NOTE: Any zero or empty values will be ignored when updating. Depending on the parameter, however, leaving a value empty or zero may result in the filter failing to update.
There are two layers of filtering. The first layer filters the individual components of the twist (linear and angular x, y, and z). Each component is filtered using one of the available filters (MA, FIR, or IIR). Once filtered, the components are reconstructed into a smoothed twist.
The second layer applies higher-level filtering. It looks at the magnitudes of the linear and angular velocities and accelerations of the twist and compares them to the specified thresholds (either from the motion profile or real-time updates via the configuration topic). If any magnitude exceeds the threshold, the entire twist is scaled down accordingly. This scaling ensures that the output twist adheres to the motion constraints.
NOTE: The filter is designed for twists, and it has a special behavior for zero twists (all components are zero). When a zero twist is detected, it is published once, and subsequent zero twists are ignored. This behavior is useful to prevent the constant publication of empty twists and to make it more compatible with the twist_mux
package. It is not recommended to use this filter if the twist is used as a heartbeat and requires continuous publication.
The following images show examples of how the filters behave when applied to twist data.
Response from a 10-sample moving average filter.
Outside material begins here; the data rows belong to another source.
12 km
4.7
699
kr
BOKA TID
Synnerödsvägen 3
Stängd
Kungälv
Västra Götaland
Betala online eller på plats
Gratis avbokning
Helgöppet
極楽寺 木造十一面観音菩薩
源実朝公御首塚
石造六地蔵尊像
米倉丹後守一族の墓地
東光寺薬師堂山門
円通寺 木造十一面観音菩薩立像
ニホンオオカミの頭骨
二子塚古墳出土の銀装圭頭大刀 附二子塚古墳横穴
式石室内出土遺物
The input is shown in purple and the output in green.
Response from a 10-sample FIR filter with the following weights: [0.35, 0.15, 0.1, 0.1, 0.05, 0.05, 0.05, 0.05, 0.05, 0.05]. The input is shown in purple and the output in green.
Response from an IIR filter with a 10-sample input and the following weights: [0.35, 0.15, 0.1, 0.1, 0.05, 0.05, 0.05, 0.05, 0.05, 0.05], and a 5-sample feedback output with weights: [0.1, 0.2, 0.2, 0.25, 0.25]. The input is shown in purple and the output in green.
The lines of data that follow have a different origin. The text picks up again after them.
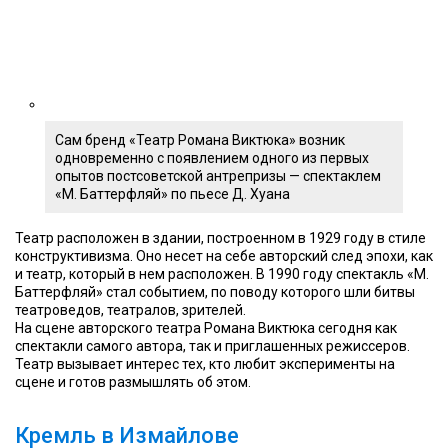
Сам бренд «Театр Романа Виктюка» возник
одновременно с появлением одного из первых
опытов постсоветской антрепризы — спектаклем
«М. Баттерфляй» по пьесе Д. Хуана
Театр расположен в здании, построенном в 1929 году в стиле
конструктивизма. Оно несет на себе авторский след эпохи, как
и театр, который в нем расположен. В 1990 году спектакль «М.
Баттерфляй» стал событием, по поводу которого шли битвы
театроведов, театралов, зрителей.
На сцене авторского театра Романа Виктюка сегодня как
спектакли самого автора, так и приглашенных режиссеров.
Театр вызывает интерес тех, кто любит эксперименты на
сцене и готов размышлять об этом.
Кремль в Измайлове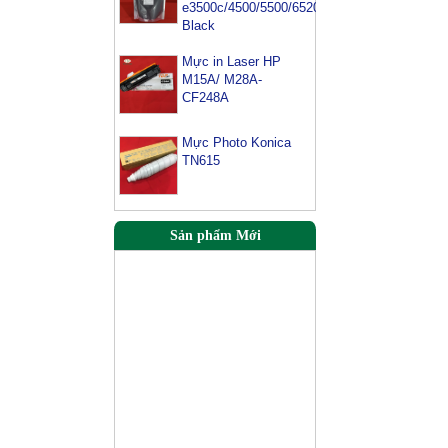
e3500c/4500/5500/6520/6540-
Black
Mực in Laser HP
M15A/ M28A-
CF248A
Mực Photo Konica
TN615
Sản phẩm Mới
These twist-level filters apply to the smoothed twists after filtering the components.
Response to a velocity constraint at +/- 0.5 (original input was at +/- 1.0). The input is in red and the output in dark blue.
Response to an acceleration constraint of +/- 2.0 (original input had no limit). The input is in red and the output in dark blue.
Response to both a velocity (+/- 0.5) and acceleration (+/- 2.0) constraint. The input is in red and the output in dark blue.